Besides Coke, the list was dominated by tech companies. One of the most prominent brands to move up dramatically in the list is Apple, which manufactures the iPhone, iPad and iPod. It moved up to eighth from 17th.

Jez Frampton, chief executive of Interbrand, which draws the annual list, said Coke held on to its top place for over a decade because of its strong brand images -- everything from advertising and communications to the beverage firm's organisational culture.

Coke, valued at $71.8 billion, was followed by IBM, Microsoft, Google, Intel and Hewlett-Packard. IBM and Microsoft are on also on top of the list of the world's most valued companies based on their market capitalisation, at second and third places.
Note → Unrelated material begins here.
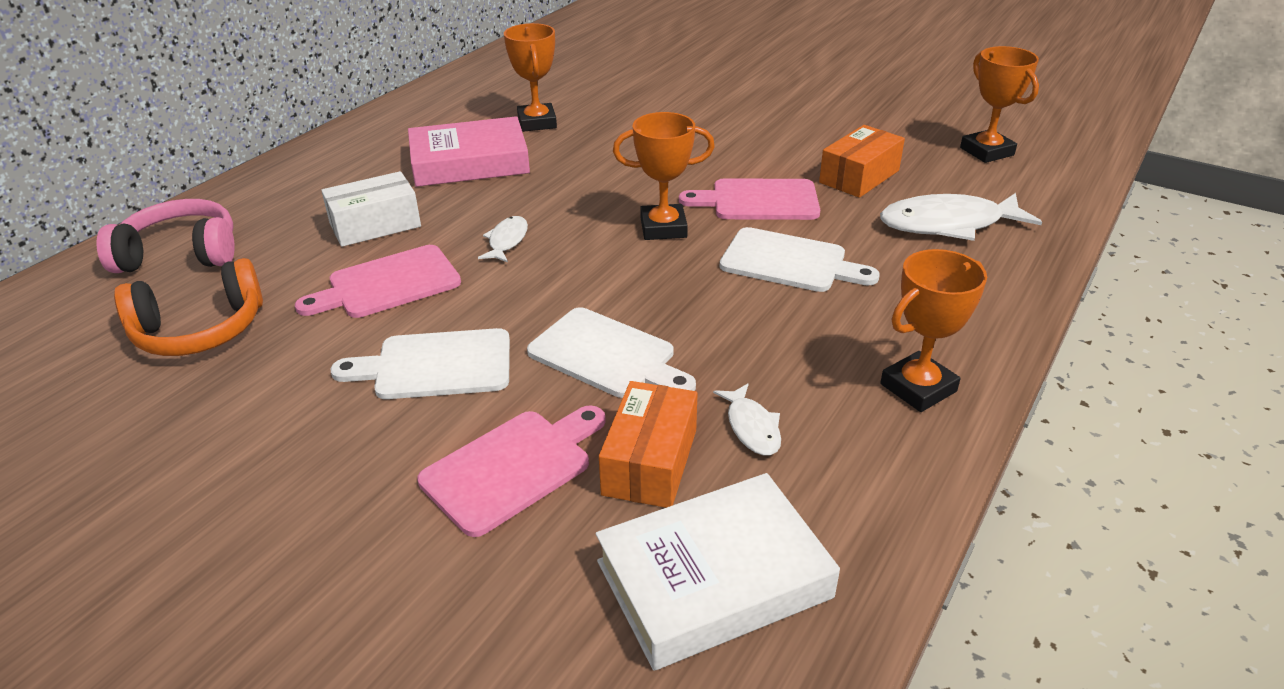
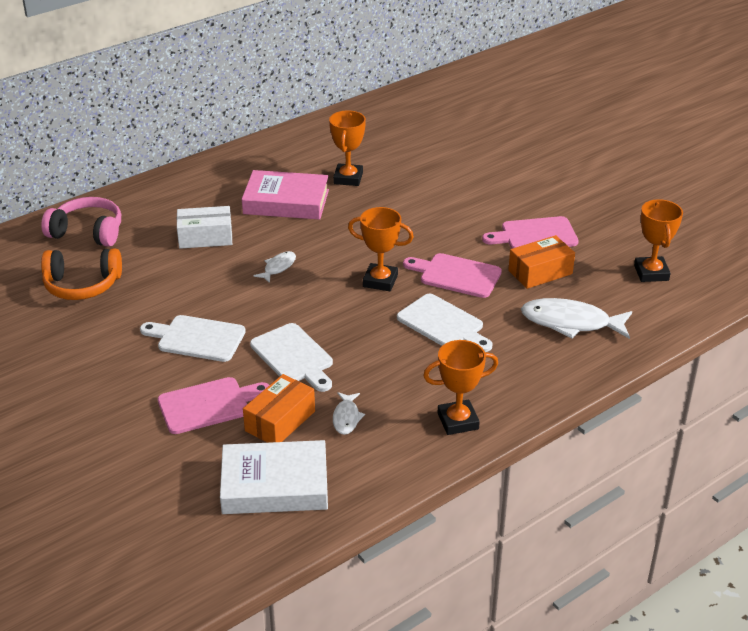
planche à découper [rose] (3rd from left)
The first position is held by Apple.

Frampton attributed Apple's phenomenal rise to the tech firm's creation of an entire lifestyle and way of living, despite the departure of Steve Jobs due to health reasons.

"Looking at global intentions to purchase tablets, 85 per cent of people considering a table say that they want to buy an iPad.... There isn't a single other competitor above 5 per cent," he told the The Sydney Morning Herald.

Samsung has emerged as Apple's strongest competitor in smartphone and tablet computer sales. A legal battle rages between the two firms in Australia, Asia, Europe and the U.S.

The emergence of smartphones had caused phone maker Nokia, which uses the outdated Symbian operating system for its 3G phones, to tumble down to 14th from eighth place in the list.

Also considered a fast-rising star is Google, which retained its 4th spot with a 27 per cent rise in its value to $55 billion. Google is now just $4 billion short of third-place Microsoft, whose value went down 3 per cent to $59 billion.

Interbrand bases its rankings on amount of profits companies make on the strength of their brands, using a formula that combines the brand's future strength and its role in creating demand among consumers.